There are other, better ways to go for the country.

Haiti should be running its own agriculture and putting together cooperatives that export mangoes, sugar, coffee and rum for the international market. The Haitian state should have a five, ten and twenty year economic plan for the country that includes achieving a measure of self-sufficiency and detachment from the depredations of the rapacious global economy — if that is even possible in this era. But although Haiti grows some of the best mangoes in the world, the best sugar, the best coffee, when is the last time you saw a sticker on a mango that said “Haiti”?  When is the last time, outside of Miami and Montreal, that you saw a nice silver bag of Cafe Rebo for sale? Put it down to the the corruption creation device. The only sugar produced in Haiti now (in a place where sugar was at the heart of the cruel slave regime and was produced by an international consortium until the mid-Duvalier era) is raised in small patches by single cultivators who sell raw cane as a roadside snack, and are not properly organized for profit.

I wanted to write a short post, not a complete history, and this is short, for me (ask my editors). Suffice it to say that the problems that have led to some 80,000 displaced people from the earthquake still living in temporary ad hoc camps in Haiti are the same problems we’ve seen since the days of the French colony.  They are: a racist global economy, a condescending and yet exploitive global economic mindset, a prone, corrupt, and pandering Haitian elite,  and the corruption creation device, which works for both sides. It takes two to create corruption: the corruptee and the corruptor.

So when you are looking at how the earthquake recovery effort has gone, don’t forget the two sides of that equation, and don’t forget the corruption creation device.

I met a kid in 2010, right after the earthquake, at a muddy rally at a new displaced persons camp near the shantytown Cite Soleil. He came right up to me with a piece of paper with his name on it and an email address. His name was Krushchev Rosale (not his real last name). Krushchev! How could I ever forget him? I have followed Krushchev’s progress since then — today is our fifth year anniversary, in a sense. Soon after the quake, Krushchev began taking English lessons. His English is now pretty good. His new Facebook image is of…. the real Krushchev. He is really smart but doesn’t have much means — some relatives in the US. I tried to set him up for jobs in Haiti with friends of mine in the relief effort, but those jobs, even the lowest of them, were really hard to get and very competitive. Now many of those jobs no longer exist as the crisis caravan moves on, and out.

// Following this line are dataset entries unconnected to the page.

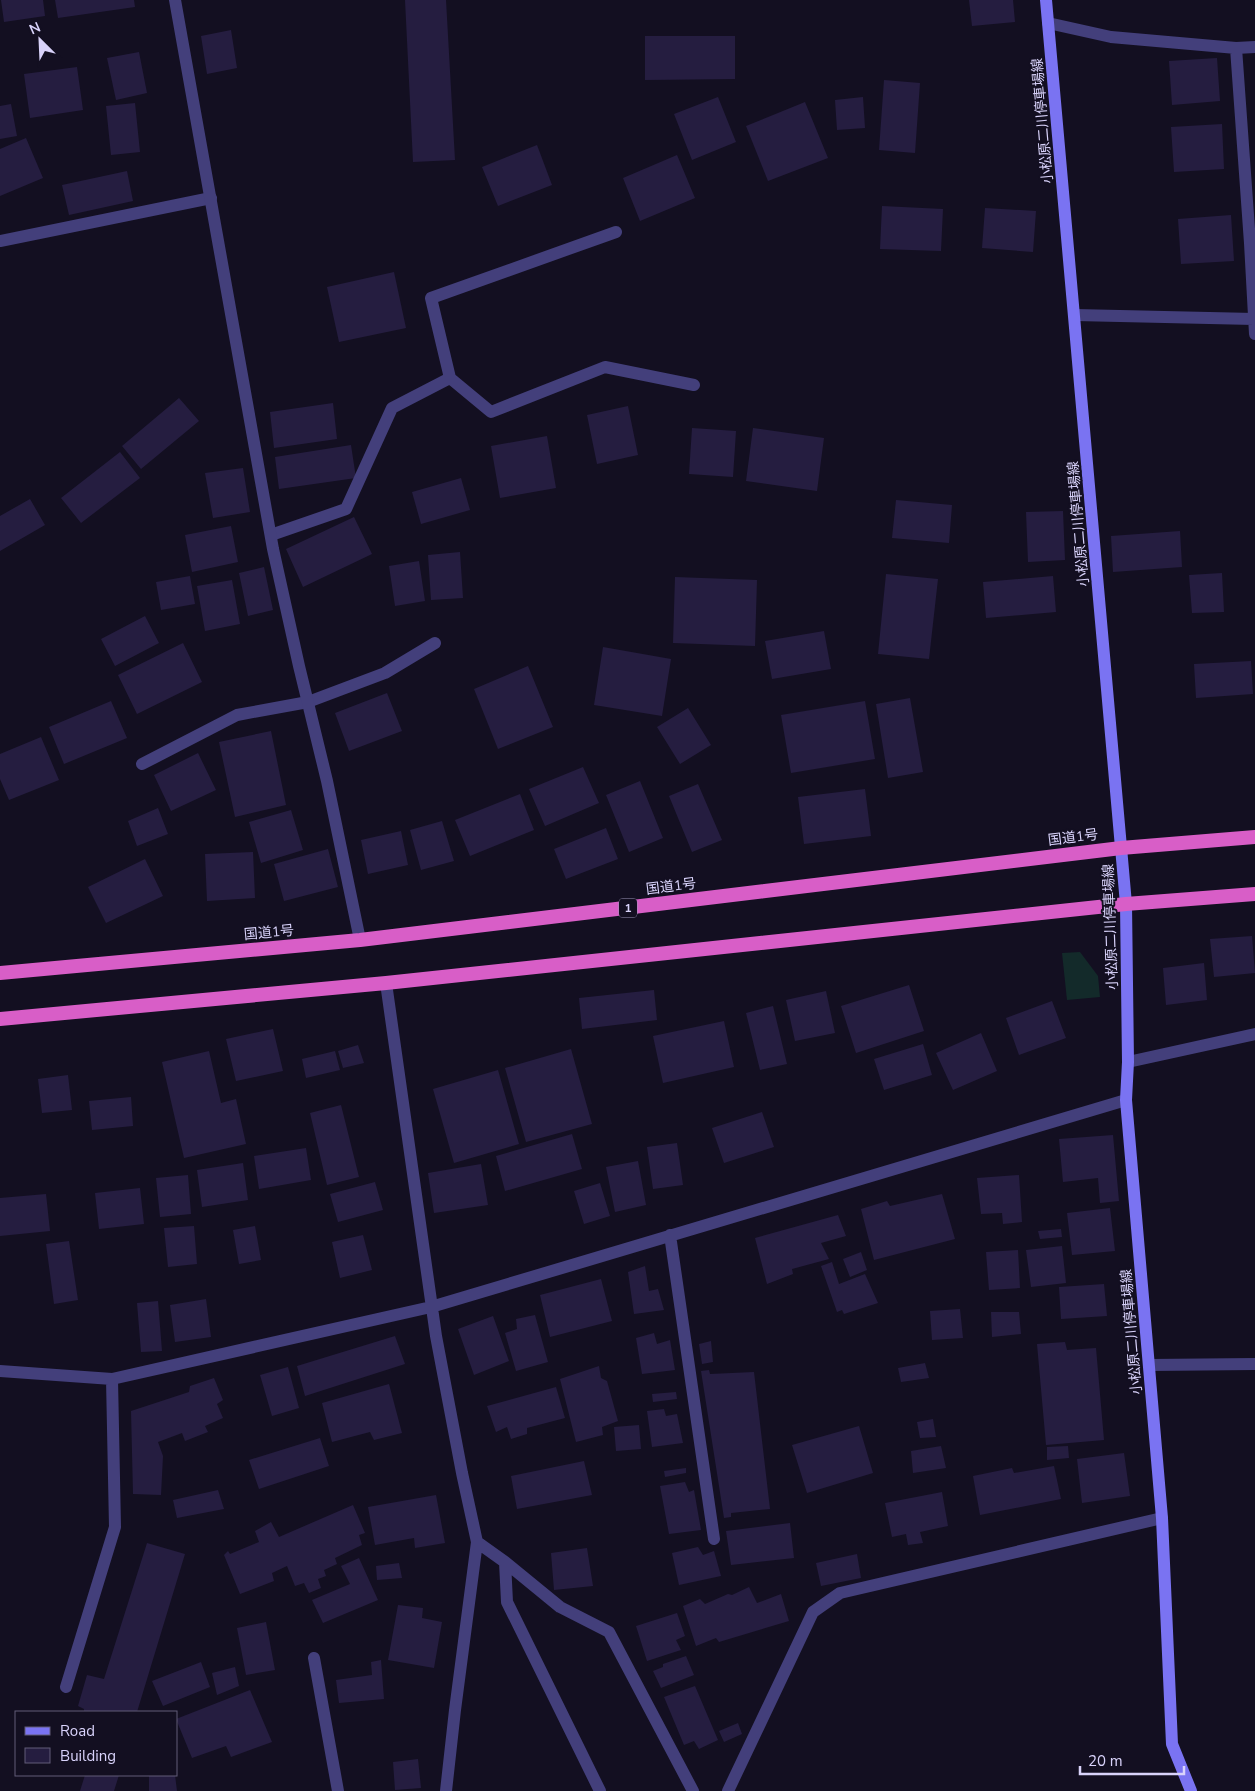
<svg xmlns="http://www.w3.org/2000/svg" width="1255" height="1791" viewBox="0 0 1255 1791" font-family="'Nunito Sans','Noto Sans JP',sans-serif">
<rect width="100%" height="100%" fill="#130f21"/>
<path fill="#132a2a" d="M 1080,952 L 1098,976 L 1100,997 L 1067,1000 L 1062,953 Z"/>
<path fill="#251d40" d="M 1,0 L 43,0 L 45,16 L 4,22 Z
M 55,0 L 134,0 L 135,7 L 58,18 Z
M 405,0 L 446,0 L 455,160 L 413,162 Z
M 969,0 L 1013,0 L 1015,22 L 972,26 Z
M 231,30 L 237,68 L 207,74 L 201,36 Z
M 645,36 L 735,36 L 735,79 L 645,80 Z
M 139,52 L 147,93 L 116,100 L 107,58 Z
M 1217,58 L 1220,101 L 1172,105 L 1169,61 Z
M 77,67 L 83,110 L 30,118 L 24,74 Z
M 884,80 L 920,83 L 915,153 L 879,150 Z
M 718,97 L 736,142 L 692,160 L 674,114 Z
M 863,97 L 865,128 L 837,130 L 835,100 Z
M 805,102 L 828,158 L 768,181 L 746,126 Z
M 135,103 L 140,152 L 111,155 L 106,106 Z
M 11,104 L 17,136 L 0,139 L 0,106 Z
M 1222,124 L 1224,169 L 1174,172 L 1171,127 Z
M 26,138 L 43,178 L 0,196 L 0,149 Z
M 537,145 L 552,185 L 498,206 L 482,167 Z
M 677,155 L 695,198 L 640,221 L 623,178 Z
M 127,171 L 133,201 L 69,215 L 62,185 Z
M 882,206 L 943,209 L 941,251 L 880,249 Z
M 985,208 L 1036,211 L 1033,252 L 982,248 Z
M 1231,215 L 1234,261 L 1181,264 L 1178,219 Z
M 394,272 L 406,328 L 339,342 L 327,287 Z
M 179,398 L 199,421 L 141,469 L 122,446 Z
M 333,403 L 337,439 L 274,448 L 270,412 Z
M 628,406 L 638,455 L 597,464 L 587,415 Z
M 692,428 L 736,431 L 733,477 L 689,474 Z
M 753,428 L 824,438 L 817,491 L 746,481 Z
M 547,436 L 556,488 L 500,498 L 491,446 Z
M 351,445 L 356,478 L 279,489 L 275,457 Z
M 120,452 L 140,478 L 81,523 L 61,498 Z
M 243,468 L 250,512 L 213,518 L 205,473 Z
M 461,478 L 470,510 L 421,524 L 412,492 Z
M 30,499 L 45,525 L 0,551 L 0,516 Z
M 896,500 L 952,505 L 949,543 L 892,538 Z
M 1063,511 L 1065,560 L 1028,562 L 1026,512 Z
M 354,517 L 372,554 L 303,587 L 286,549 Z
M 231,526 L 238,562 L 192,572 L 185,535 Z
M 1180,531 L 1182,567 L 1113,572 L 1111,536 Z
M 460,552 L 463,598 L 431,600 L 428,555 Z
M 419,561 L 425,601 L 395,606 L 389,566 Z
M 264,567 L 273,610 L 248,616 L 239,573 Z
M 1222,573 L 1224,612 L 1192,613 L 1189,575 Z
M 886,574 L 938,579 L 929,659 L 878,654 Z
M 190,576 L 195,604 L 161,610 L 156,582 Z
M 1053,576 L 1056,612 L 986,618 L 983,582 Z
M 675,577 L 757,580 L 755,646 L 673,643 Z
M 232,580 L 240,624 L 205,631 L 197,586 Z
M 145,616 L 159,643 L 115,666 L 101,639 Z
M 824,631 L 831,669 L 772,679 L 765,641 Z
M 183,643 L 202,682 L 137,714 L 118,675 Z
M 603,647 L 671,659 L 662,716 L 594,705 Z
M 1251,661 L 1253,694 L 1196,698 L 1194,664 Z
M 528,666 L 553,727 L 498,749 L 474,689 Z
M 387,693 L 402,731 L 349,751 L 335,713 Z
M 910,698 L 923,772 L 888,778 L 876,704 Z
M 111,701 L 127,738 L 64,764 L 49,727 Z
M 865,701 L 875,759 L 791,773 L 781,715 Z
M 688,708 L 711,745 L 680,764 L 657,727 Z
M 271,731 L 286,805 L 235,817 L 219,742 Z
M 41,737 L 59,780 L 9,800 L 0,779 L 0,754 Z
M 198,753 L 216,790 L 171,811 L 154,775 Z
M 583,767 L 599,803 L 545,826 L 529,789 Z
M 640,781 L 663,838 L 629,852 L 606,795 Z
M 698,784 L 722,840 L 692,852 L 669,796 Z
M 865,789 L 871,836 L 804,844 L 798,797 Z
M 520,794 L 534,830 L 470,856 L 455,820 Z
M 158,808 L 168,834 L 137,846 L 128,821 Z
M 291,810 L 303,850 L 261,863 L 249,822 Z
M 442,821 L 454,861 L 421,870 L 410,830 Z
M 606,828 L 618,859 L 566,879 L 554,849 Z
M 401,831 L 408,865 L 368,874 L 361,840 Z
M 328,849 L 338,887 L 284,901 L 274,864 Z
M 253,852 L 255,898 L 207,901 L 205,854 Z
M 145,859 L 163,896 L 106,923 L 88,887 Z
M 1252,936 L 1255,973 L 1214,977 L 1210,939 Z
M 1204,963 L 1207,1000 L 1166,1005 L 1163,968 Z
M 909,985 L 924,1031 L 856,1053 L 841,1006 Z
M 654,990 L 657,1020 L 582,1029 L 579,998 Z
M 826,991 L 835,1033 L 795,1041 L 786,1000 Z
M 1052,1001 L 1066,1038 L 1019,1055 L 1006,1018 Z
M 773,1006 L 787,1064 L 760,1070 L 746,1013 Z
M 724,1021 L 734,1067 L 663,1083 L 653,1036 Z
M 273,1029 L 283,1071 L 236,1081 L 226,1039 Z
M 981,1033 L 997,1071 L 953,1090 L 936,1053 Z
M 923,1044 L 932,1075 L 884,1090 L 874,1059 Z
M 358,1045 L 364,1063 L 343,1068 L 338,1051 Z
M 571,1049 L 592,1124 L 526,1142 L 505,1068 Z
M 209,1051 L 221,1103 L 236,1099 L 246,1144 L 184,1158 L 162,1062 Z
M 335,1051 L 340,1070 L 306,1078 L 302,1059 Z
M 498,1070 L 519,1144 L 454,1163 L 433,1089 Z
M 68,1075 L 72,1110 L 42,1113 L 38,1079 Z
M 131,1097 L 133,1126 L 92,1130 L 89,1101 Z
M 341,1105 L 359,1177 L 327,1185 L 310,1113 Z
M 762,1112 L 774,1147 L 724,1163 L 712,1128 Z
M 572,1134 L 582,1169 L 505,1191 L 496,1156 Z
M 1113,1135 L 1119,1201 L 1100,1203 L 1098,1178 L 1063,1182 L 1059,1139 Z
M 677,1143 L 683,1185 L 653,1189 L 647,1147 Z
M 306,1148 L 311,1180 L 259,1189 L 254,1156 Z
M 638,1161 L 646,1205 L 615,1212 L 606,1167 Z
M 243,1163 L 248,1200 L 202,1207 L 197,1170 Z
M 481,1164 L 488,1205 L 434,1213 L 428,1173 Z
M 188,1175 L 191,1214 L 160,1217 L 156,1178 Z
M 1019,1175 L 1022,1222 L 1003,1224 L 1002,1213 L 981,1214 L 977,1178 Z
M 375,1182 L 383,1210 L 338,1222 L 330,1194 Z
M 600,1183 L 610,1216 L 584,1224 L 574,1191 Z
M 140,1188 L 144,1224 L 99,1229 L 95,1193 Z
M 46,1194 L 50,1231 L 0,1236 L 0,1198 Z
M 942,1194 L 955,1239 L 874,1260 L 861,1209 L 887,1201 L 890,1206 Z
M 1110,1208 L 1115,1251 L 1072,1255 L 1067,1213 Z
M 838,1215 L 846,1236 L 821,1243 L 829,1259 L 792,1269 L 793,1274 L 767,1284 L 755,1238 Z
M 194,1226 L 197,1264 L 168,1267 L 164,1228 Z
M 255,1226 L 261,1260 L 239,1264 L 233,1230 Z
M 1061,1229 L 1062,1237 L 1040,1239 L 1038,1231 Z
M 363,1235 L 372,1270 L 340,1278 L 332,1242 Z
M 69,1241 L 78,1300 L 54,1304 L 46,1244 Z
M 1062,1246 L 1066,1283 L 1031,1287 L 1026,1250 Z
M 1018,1250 L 1020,1288 L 989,1290 L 986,1252 Z
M 861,1252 L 867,1270 L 850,1277 L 843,1259 Z
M 832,1262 L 839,1284 L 865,1274 L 878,1303 L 844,1314 L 842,1310 L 837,1312 L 821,1266 Z
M 645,1266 L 649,1291 L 658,1289 L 664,1310 L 634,1314 L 628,1272 Z
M 601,1279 L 612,1321 L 550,1337 L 540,1295 Z
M 1104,1284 L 1107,1316 L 1061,1319 L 1059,1287 Z
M 206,1299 L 211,1337 L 175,1342 L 170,1305 Z
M 158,1301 L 162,1351 L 141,1352 L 137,1303 Z
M 960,1309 L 963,1338 L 932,1340 L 930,1311 Z
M 991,1312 L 1019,1312 L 1021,1334 L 992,1337 Z
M 535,1315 L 548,1362 L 516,1371 L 505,1333 L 517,1329 L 516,1319 Z
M 493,1316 L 509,1361 L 474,1375 L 458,1329 Z
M 654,1333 L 657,1344 L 670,1340 L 675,1370 L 642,1374 L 636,1338 Z
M 395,1336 L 405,1364 L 305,1396 L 297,1366 Z
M 711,1341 L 713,1362 L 702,1364 L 699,1344 Z
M 1065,1342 L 1067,1350 L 1096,1348 L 1104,1440 L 1046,1445 L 1037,1344 Z
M 925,1363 L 929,1378 L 901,1382 L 898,1368 Z
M 599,1366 L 601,1378 L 607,1381 L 618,1421 L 602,1427 L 603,1435 L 576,1442 L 560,1379 Z
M 288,1367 L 299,1408 L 272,1416 L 260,1375 Z
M 709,1370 L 710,1374 L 754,1372 L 770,1509 L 731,1513 L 731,1517 L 724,1518 L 701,1371 Z
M 214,1378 L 223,1400 L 217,1404 L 223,1418 L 205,1426 L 208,1432 L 185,1441 L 182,1433 L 158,1442 L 163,1456 L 161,1495 L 133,1494 L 131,1411 L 189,1392 L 190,1386 Z
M 389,1384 L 402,1433 L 374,1440 L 370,1432 L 332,1442 L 322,1403 Z
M 556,1387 L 565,1418 L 527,1428 L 527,1434 L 511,1439 L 507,1427 L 496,1432 L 487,1406 Z
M 676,1392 L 677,1399 L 653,1402 L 652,1394 Z
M 664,1409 L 666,1416 L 677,1414 L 683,1443 L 652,1447 L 647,1411 Z
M 933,1419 L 936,1437 L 920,1438 L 917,1422 Z
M 639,1425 L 641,1449 L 616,1451 L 614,1427 Z
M 859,1426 L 873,1473 L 807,1493 L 792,1445 Z
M 320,1438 L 329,1466 L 259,1489 L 249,1460 Z
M 941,1446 L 946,1468 L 913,1473 L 911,1451 Z
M 1068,1446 L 1069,1458 L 1047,1460 L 1047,1447 Z
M 1124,1453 L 1130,1496 L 1082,1503 L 1077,1459 Z
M 584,1461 L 592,1495 L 517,1509 L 511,1476 Z
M 1054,1466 L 1061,1499 L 980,1515 L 973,1476 L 1012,1468 L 1014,1473 Z
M 686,1468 L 686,1473 L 665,1477 L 664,1471 Z
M 685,1482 L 689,1492 L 694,1490 L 701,1530 L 669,1534 L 660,1486 Z
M 218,1490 L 224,1509 L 177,1518 L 173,1500 Z
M 942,1492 L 948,1526 L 920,1532 L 923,1543 L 908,1545 L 906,1534 L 892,1537 L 885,1503 Z
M 436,1495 L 445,1543 L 415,1548 L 414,1538 L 375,1545 L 368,1507 Z
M 353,1505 L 365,1533 L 359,1535 L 362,1545 L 335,1558 L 337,1564 L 324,1570 L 326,1576 L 318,1579 L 321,1588 L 309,1593 L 304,1583 L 295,1586 L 287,1566 L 272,1573 L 274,1581 L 240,1594 L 224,1555 L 228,1551 L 230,1554 L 259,1542 L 255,1531 L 271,1522 L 279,1537 Z
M 790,1523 L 794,1558 L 731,1565 L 726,1531 Z
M 147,1543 L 185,1554 L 137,1712 L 84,1712 L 84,1709 L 78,1706 L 87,1675 L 104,1679 Z
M 698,1547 L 703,1555 L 714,1551 L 721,1576 L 679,1585 L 672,1553 Z
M 587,1548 L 593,1586 L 554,1590 L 551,1553 Z
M 857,1554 L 861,1578 L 821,1586 L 816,1563 Z
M 359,1558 L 378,1600 L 323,1623 L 312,1600 L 350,1584 L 341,1566 Z
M 399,1563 L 402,1578 L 377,1580 L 376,1566 Z
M 749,1587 L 757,1603 L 781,1594 L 789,1621 L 719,1642 L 716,1638 L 696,1646 L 683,1606 L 700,1599 L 705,1604 L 728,1594 L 732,1595 Z
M 398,1605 L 423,1608 L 422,1618 L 442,1622 L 434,1668 L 388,1660 Z
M 677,1613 L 685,1636 L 676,1640 L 681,1650 L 647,1661 L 636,1626 Z
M 266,1622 L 275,1670 L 246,1675 L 237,1628 Z
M 686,1656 L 694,1675 L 661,1688 L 653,1671 L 663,1667 L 663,1664 Z
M 381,1660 L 384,1699 L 339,1703 L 336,1680 L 372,1675 L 371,1662 Z
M 201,1662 L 210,1687 L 163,1706 L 152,1681 Z
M 235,1667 L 239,1686 L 217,1695 L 212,1673 Z
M 695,1686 L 718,1740 L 699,1749 L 694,1741 L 684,1745 L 664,1697 Z
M 250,1690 L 272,1742 L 231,1757 L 226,1746 L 192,1758 L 176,1719 Z
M 738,1723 L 742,1734 L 724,1742 L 719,1731 Z
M 418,1759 L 421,1788 L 395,1790 L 393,1762 Z
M 85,1775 L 119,1775 L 114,1791 L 80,1791 Z
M 149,1775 L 175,1775 L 177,1791 L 149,1791 Z"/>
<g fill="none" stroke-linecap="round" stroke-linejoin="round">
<path stroke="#433f7b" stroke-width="12" d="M 1048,23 L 1111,37 L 1236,48 L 1255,47
M 1236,48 L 1250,243 L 1255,334
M 0,241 L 211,198
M 1075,315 L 1254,319
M 450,378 L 431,298 L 616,232
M 271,535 L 346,509 L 392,408 L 450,378 L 491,412 L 605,367 L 694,385
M 142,764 L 237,715 L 308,702 L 385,673 L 435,643
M 386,983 L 436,1336 L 462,1473 L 477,1542 L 455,1710 L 446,1791
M 1128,1062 L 1255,1034
M 670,1235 L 714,1539
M 1149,1365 L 1255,1364
M 0,1371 L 112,1379 L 431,1307 L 1126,1100
M 477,1542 L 505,1562 L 507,1602 L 600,1791
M 505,1562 L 560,1607 L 609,1632 L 693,1791
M 314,1658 L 338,1791
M 66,1687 L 115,1527 L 112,1379
M 728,1791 L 813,1612 L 840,1593 L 1162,1518"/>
<path stroke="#433f7b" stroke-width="12" d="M 175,0 L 273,549 L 299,666 L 327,781 L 360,940"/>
<path stroke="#7a73f2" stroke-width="12" d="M 1046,0 L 1126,904 L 1128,1062 L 1126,1100 L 1162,1518 L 1172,1744 L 1191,1791"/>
<path stroke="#d85ec7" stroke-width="14" d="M 0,973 L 360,940 L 1121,848 L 1255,837
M 0,1019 L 386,983 L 1126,904 L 1255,894"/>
</g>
<g text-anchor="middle" stroke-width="4" stroke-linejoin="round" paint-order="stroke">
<rect fill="#130f21" stroke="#9e98ba" stroke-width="1" x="619" y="898.5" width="18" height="19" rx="4"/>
<g font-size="12" font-weight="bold" fill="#d9d3fb">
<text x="628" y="912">1</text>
</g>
<g font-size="14" fill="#d9d3fb" stroke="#130f21">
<text transform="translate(1042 121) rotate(-95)" y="5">小松原二川停車場線</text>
<text transform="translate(1078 524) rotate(-95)" y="5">小松原二川停車場線</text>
<text transform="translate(1073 837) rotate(-7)" y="5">国道1号</text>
<text transform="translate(671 886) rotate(-7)" y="5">国道1号</text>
<text transform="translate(1110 927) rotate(-92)" y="5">小松原二川停車場線</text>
<text transform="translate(269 932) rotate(-5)" y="5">国道1号</text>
<text transform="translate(1131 1332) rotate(-95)" y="5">小松原二川停車場線</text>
</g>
</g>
<rect x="15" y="1711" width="162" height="65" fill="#130f21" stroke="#625d78"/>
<rect x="25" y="1727" width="25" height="8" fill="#7a73f2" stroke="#625d78"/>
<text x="60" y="1736" font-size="15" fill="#d9d3fb">Road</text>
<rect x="25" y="1748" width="25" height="15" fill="#251d40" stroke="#625d78"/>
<text x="60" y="1761" font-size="15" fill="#d9d3fb">Building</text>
<g transform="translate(40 40) rotate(336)" stroke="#130f21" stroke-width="4" paint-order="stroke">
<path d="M0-4L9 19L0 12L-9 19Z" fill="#d9d3fb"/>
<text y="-8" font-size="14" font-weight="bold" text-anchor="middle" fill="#d9d3fb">N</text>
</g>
<path d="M1080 1766v8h104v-8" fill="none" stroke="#d9d3fb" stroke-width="2.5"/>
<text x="1088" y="1766" font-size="15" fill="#d9d3fb" stroke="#130f21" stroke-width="4" paint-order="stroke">20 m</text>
</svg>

Krushchev has also moved out. He didn’t want to live in one of the new shantytowns erected for earthquake refugees with the aid of the international community. He left Haiti for the Dominican Republic and is living there now in an ad hoc sort of way, trying to find work and some kind of useful education. Haiti is still pushing out its most resourceful people at all levels. If the international community wants to pat itself on the back for creating a handful of new Haitian shantytowns, well, go right ahead.

Yet five years after the earthquake (and you could have said this for centuries before), there is still so much left to do for Haiti and for Haitians, by Haiti and by Haitians. As my friend Louino Robillard might say, if you want to get it done, do it yourself.